İktidarlarının cephesine gelince... Akıl-mantık giderek fren tutmayan tekilcilik, merkezi irade, öfkenin belirleyiciliğindeki gidiş gidiş değil. Beraber yürüdüklerini söyledikleri yollarda, inanarak ya da cephe ittifakı çıkarlar adına sınırsız destek vermiş iç ve dış dinamiklerin seslerini yükseltebilseler de önüne çıkacak adımlar atabildiklerini söyleme olanağı yok. Mızrak çuvala girmediği için Batı dünyası, AB’den gelen çıkışlar daha çok kendi içi siyasal kimliklerinin, sorumluluklarının zorunlu adımları. Yaptırım gücü olan karşı çıkış adımları olmadı. Kabaca
Erdoğan liderliğinde AKP iktidarı ile olan alışverişleri çok güçlü, belirleyici. Türkiye’nin iç dinamiklerinden olabilecek AKP içi ya da genel toplumsal dinamiklerle beklenmedik denge değişikliklerinde de çok açıkta kalmama stratejisi geçerli.

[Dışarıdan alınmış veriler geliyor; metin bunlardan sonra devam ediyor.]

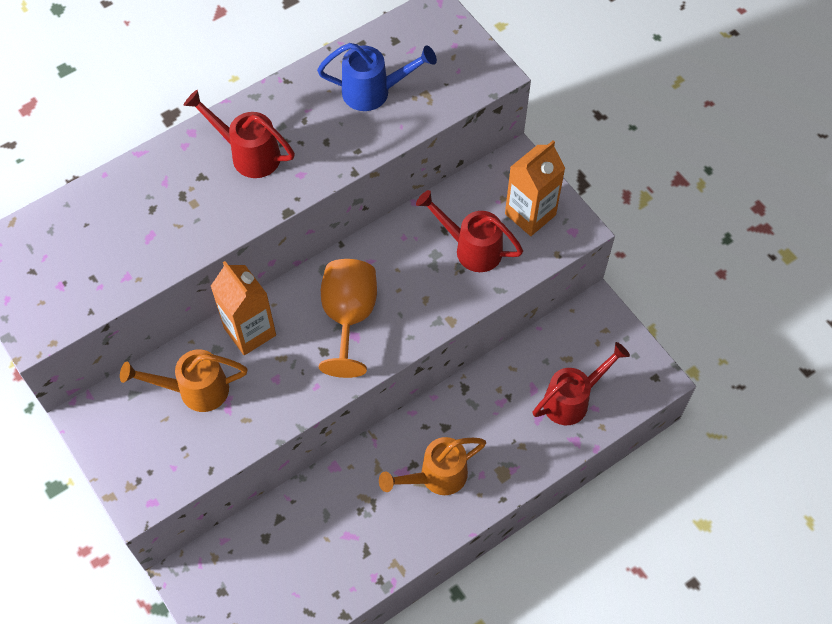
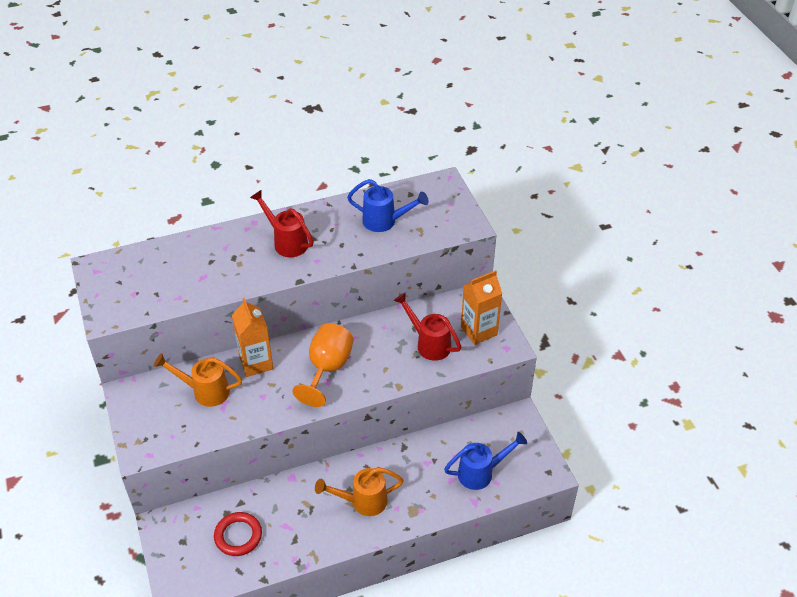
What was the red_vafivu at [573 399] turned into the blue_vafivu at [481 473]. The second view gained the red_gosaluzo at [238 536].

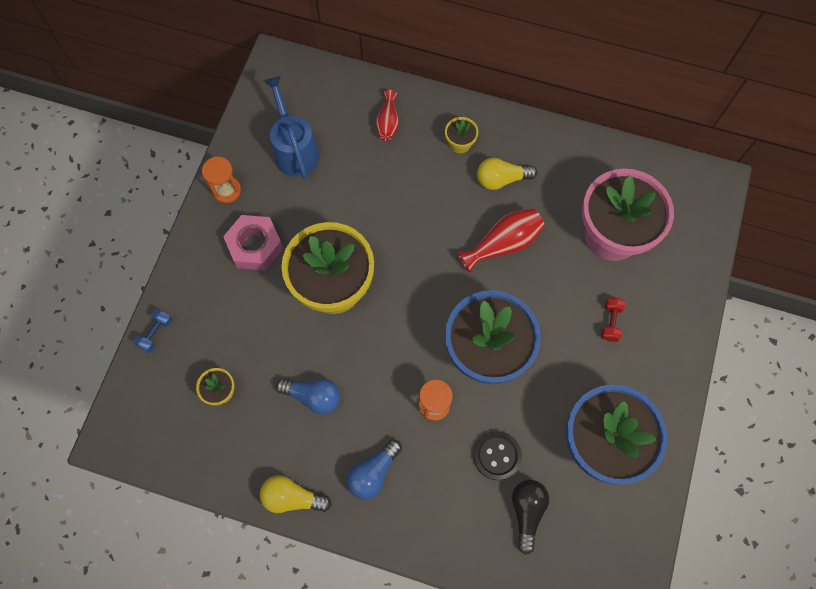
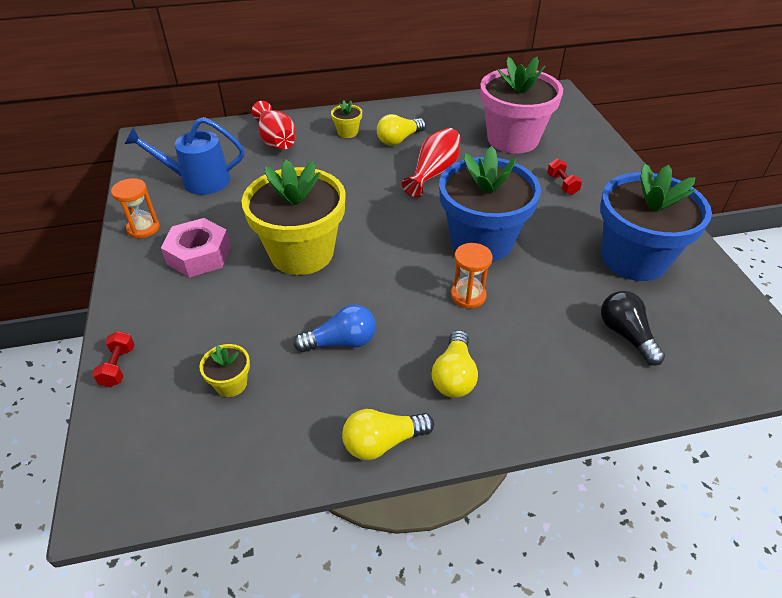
What was the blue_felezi at [156 333] turned into the red_felezi at [118 366]. The blue_vafivu at [294 149] ended up facing another way, 45 degrees counterclockwise from before. What was the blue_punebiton at [373 473] turned into the yellow_punebiton at [454 376]. The size of the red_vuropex at [388 123] changed by a factor of 1.56. The second view lost the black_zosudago at [497 455].

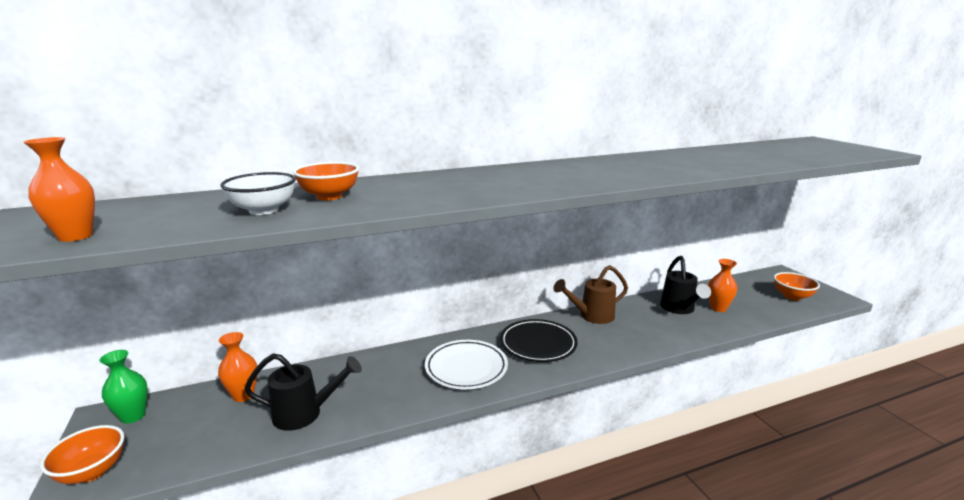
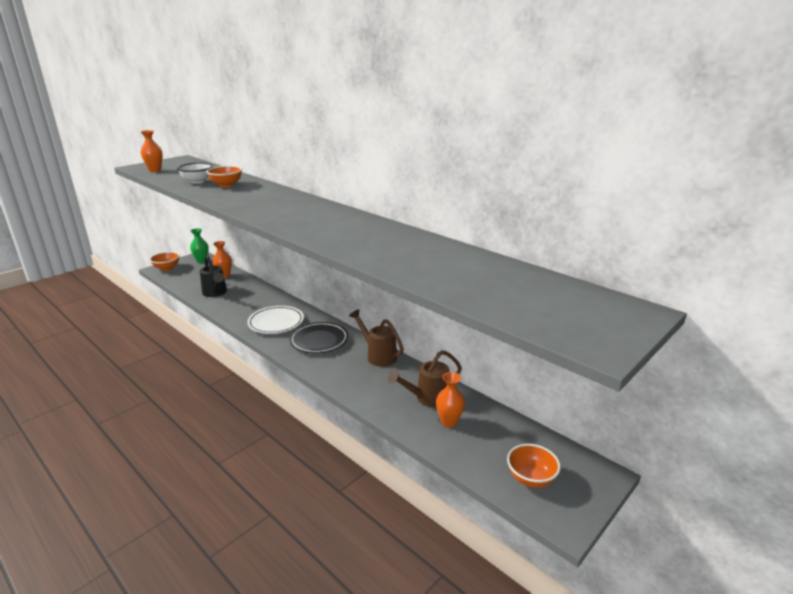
What was the black_vafivu at [679 309] turned into the brown_vafivu at [427 398].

Bugün daha fazla kurcalamamakta yarar var. Bugün derin bir nefes alma, nefes alabilmenin keyfini çıkarma günü. Sorgulamaları daha çok kafamızın içinden geçirmekte, hemen sonra akıl-mantık süzgecinden geçirerek konuşmak en güzeli olabilir. Türkiye Cumhuriyeti tarihinin çok kritik bir dönemecindeyiz.. Sivil, sandıkta çoğunluk elde etmiş bir iktidar gücü eliyle, rejim değişikliği, hukuk devleti düzeni, demokrasiye aykırı adımların atıldığı bir sürece karşı en anlamlı hak arayışının, toplumsal direnişlerinden birinin içinden geçiyoruz.